* _Extracted page text data_

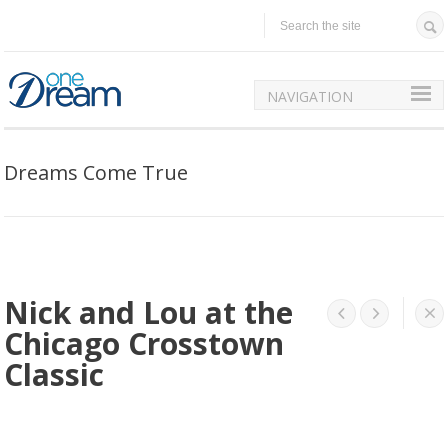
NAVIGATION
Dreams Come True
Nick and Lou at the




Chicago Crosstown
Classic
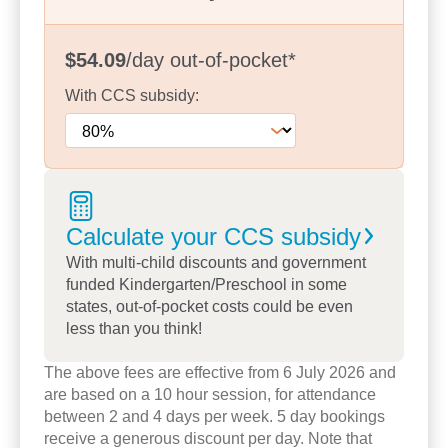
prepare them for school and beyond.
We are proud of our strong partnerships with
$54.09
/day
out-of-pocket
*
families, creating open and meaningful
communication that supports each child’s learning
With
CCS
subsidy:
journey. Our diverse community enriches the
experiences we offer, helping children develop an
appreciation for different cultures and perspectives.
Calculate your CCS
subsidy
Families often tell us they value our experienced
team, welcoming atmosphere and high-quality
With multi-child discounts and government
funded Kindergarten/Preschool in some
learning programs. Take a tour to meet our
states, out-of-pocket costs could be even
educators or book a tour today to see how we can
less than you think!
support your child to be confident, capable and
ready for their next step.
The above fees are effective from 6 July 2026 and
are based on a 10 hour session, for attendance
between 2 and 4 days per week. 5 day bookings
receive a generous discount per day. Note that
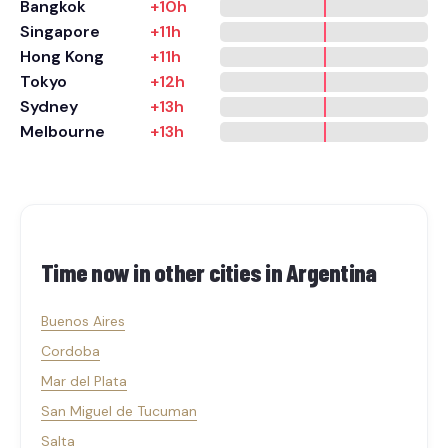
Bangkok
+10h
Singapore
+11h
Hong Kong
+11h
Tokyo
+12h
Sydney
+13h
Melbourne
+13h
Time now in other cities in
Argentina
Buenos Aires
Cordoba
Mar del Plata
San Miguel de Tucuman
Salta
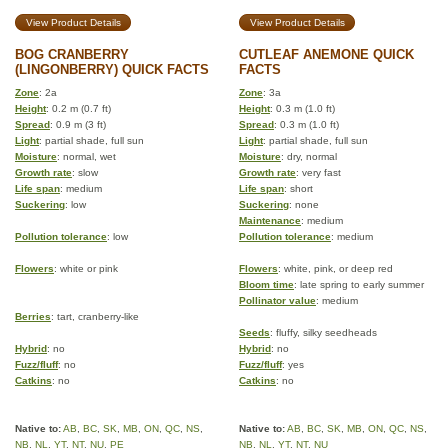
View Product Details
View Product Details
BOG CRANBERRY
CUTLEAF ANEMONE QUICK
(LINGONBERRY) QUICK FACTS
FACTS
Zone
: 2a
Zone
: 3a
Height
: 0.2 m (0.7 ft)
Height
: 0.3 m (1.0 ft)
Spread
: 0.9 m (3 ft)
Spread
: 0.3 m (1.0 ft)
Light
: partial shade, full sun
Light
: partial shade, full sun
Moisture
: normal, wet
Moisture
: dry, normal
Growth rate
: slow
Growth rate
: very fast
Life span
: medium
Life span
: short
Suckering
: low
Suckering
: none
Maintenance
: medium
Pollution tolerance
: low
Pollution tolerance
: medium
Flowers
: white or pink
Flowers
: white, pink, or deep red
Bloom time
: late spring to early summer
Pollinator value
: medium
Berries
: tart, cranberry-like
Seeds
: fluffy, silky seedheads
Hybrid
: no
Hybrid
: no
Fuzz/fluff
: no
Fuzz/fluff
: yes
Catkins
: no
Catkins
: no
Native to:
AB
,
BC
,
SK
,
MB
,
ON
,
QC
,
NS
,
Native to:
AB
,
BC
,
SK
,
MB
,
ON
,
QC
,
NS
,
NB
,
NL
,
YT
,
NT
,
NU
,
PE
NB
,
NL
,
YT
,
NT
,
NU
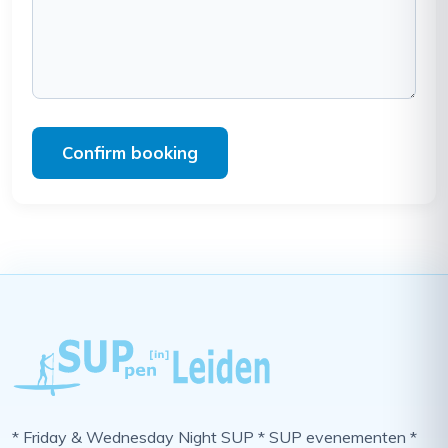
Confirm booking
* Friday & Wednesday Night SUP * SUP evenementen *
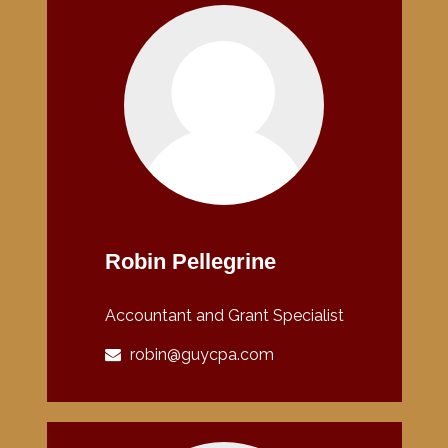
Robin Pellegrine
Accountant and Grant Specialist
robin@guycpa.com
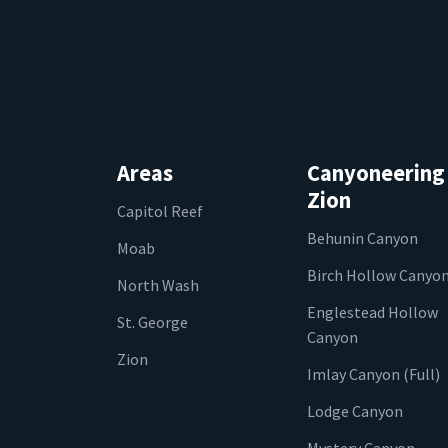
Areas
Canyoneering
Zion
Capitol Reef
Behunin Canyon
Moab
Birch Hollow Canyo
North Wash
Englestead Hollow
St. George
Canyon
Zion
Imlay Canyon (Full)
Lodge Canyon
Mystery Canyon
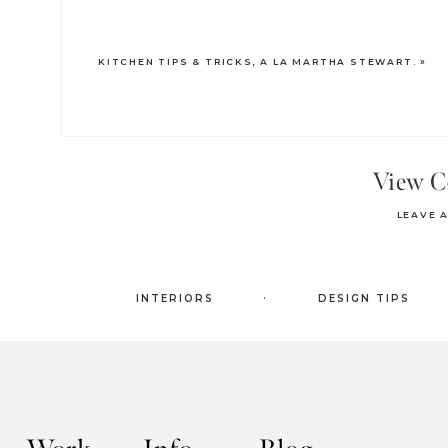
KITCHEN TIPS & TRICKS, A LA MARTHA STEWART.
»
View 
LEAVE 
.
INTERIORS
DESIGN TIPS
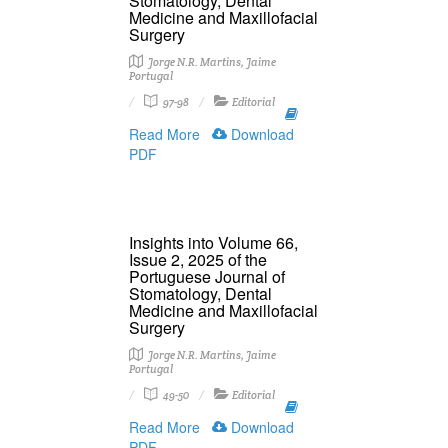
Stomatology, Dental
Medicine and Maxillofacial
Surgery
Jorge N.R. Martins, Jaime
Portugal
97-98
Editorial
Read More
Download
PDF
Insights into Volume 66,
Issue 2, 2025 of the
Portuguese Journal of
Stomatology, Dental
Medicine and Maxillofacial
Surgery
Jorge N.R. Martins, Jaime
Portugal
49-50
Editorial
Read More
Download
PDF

* _ABOUT THIS TASK_
Return the data above unchanged. Pictures are not part of the copy.

* _SOLUTION TO THE EXERCISE_
NAVIGATION
Dreams Come True
Nick and Lou at the




Chicago Crosstown
Classic
prepare them for school and beyond.
We are proud of our strong partnerships with
$54.09
/day
out-of-pocket
*
families, creating open and meaningful
communication that supports each child’s learning
With
CCS
subsidy:
journey. Our diverse community enriches the
experiences we offer, helping children develop an
appreciation for different cultures and perspectives.
Calculate your CCS
subsidy
Families often tell us they value our experienced
team, welcoming atmosphere and high-quality
With multi-child discounts and government
funded Kindergarten/Preschool in some
learning programs. Take a tour to meet our
states, out-of-pocket costs could be even
educators or book a tour today to see how we can
less than you think!
support your child to be confident, capable and
ready for their next step.
The above fees are effective from 6 July 2026 and
are based on a 10 hour session, for attendance
between 2 and 4 days per week. 5 day bookings
receive a generous discount per day. Note that
Bangkok
+10h
Singapore
+11h
Hong Kong
+11h
Tokyo
+12h
Sydney
+13h
Melbourne
+13h
Time now in other cities in
Argentina
Buenos Aires
Cordoba
Mar del Plata
San Miguel de Tucuman
Salta
View Product Details
View Product Details
BOG CRANBERRY
CUTLEAF ANEMONE QUICK
(LINGONBERRY) QUICK FACTS
FACTS
Zone
: 2a
Zone
: 3a
Height
: 0.2 m (0.7 ft)
Height
: 0.3 m (1.0 ft)
Spread
: 0.9 m (3 ft)
Spread
: 0.3 m (1.0 ft)
Light
: partial shade, full sun
Light
: partial shade, full sun
Moisture
: normal, wet
Moisture
: dry, normal
Growth rate
: slow
Growth rate
: very fast
Life span
: medium
Life span
: short
Suckering
: low
Suckering
: none
Maintenance
: medium
Pollution tolerance
: low
Pollution tolerance
: medium
Flowers
: white or pink
Flowers
: white, pink, or deep red
Bloom time
: late spring to early summer
Pollinator value
: medium
Berries
: tart, cranberry-like
Seeds
: fluffy, silky seedheads
Hybrid
: no
Hybrid
: no
Fuzz/fluff
: no
Fuzz/fluff
: yes
Catkins
: no
Catkins
: no
Native to:
AB
,
BC
,
SK
,
MB
,
ON
,
QC
,
NS
,
Native to:
AB
,
BC
,
SK
,
MB
,
ON
,
QC
,
NS
,
NB
,
NL
,
YT
,
NT
,
NU
,
PE
NB
,
NL
,
YT
,
NT
,
NU
Confirm booking
* Friday & Wednesday Night SUP * SUP evenementen *
Robin Pellegrine
Accountant and Grant Specialist
robin@guycpa.com
Areas
Canyoneering
Zion
Capitol Reef
Behunin Canyon
Moab
Birch Hollow Canyo
North Wash
Englestead Hollow
St. George
Canyon
Zion
Imlay Canyon (Full)
Lodge Canyon
Mystery Canyon
KITCHEN TIPS & TRICKS, A LA MARTHA STEWART.
»
View 
LEAVE 
.
INTERIORS
DESIGN TIPS
Stomatology, Dental
Medicine and Maxillofacial
Surgery
Jorge N.R. Martins, Jaime
Portugal
97-98
Editorial
Read More
Download
PDF
Insights into Volume 66,
Issue 2, 2025 of the
Portuguese Journal of
Stomatology, Dental
Medicine and Maxillofacial
Surgery
Jorge N.R. Martins, Jaime
Portugal
49-50
Editorial
Read More
Download
PDF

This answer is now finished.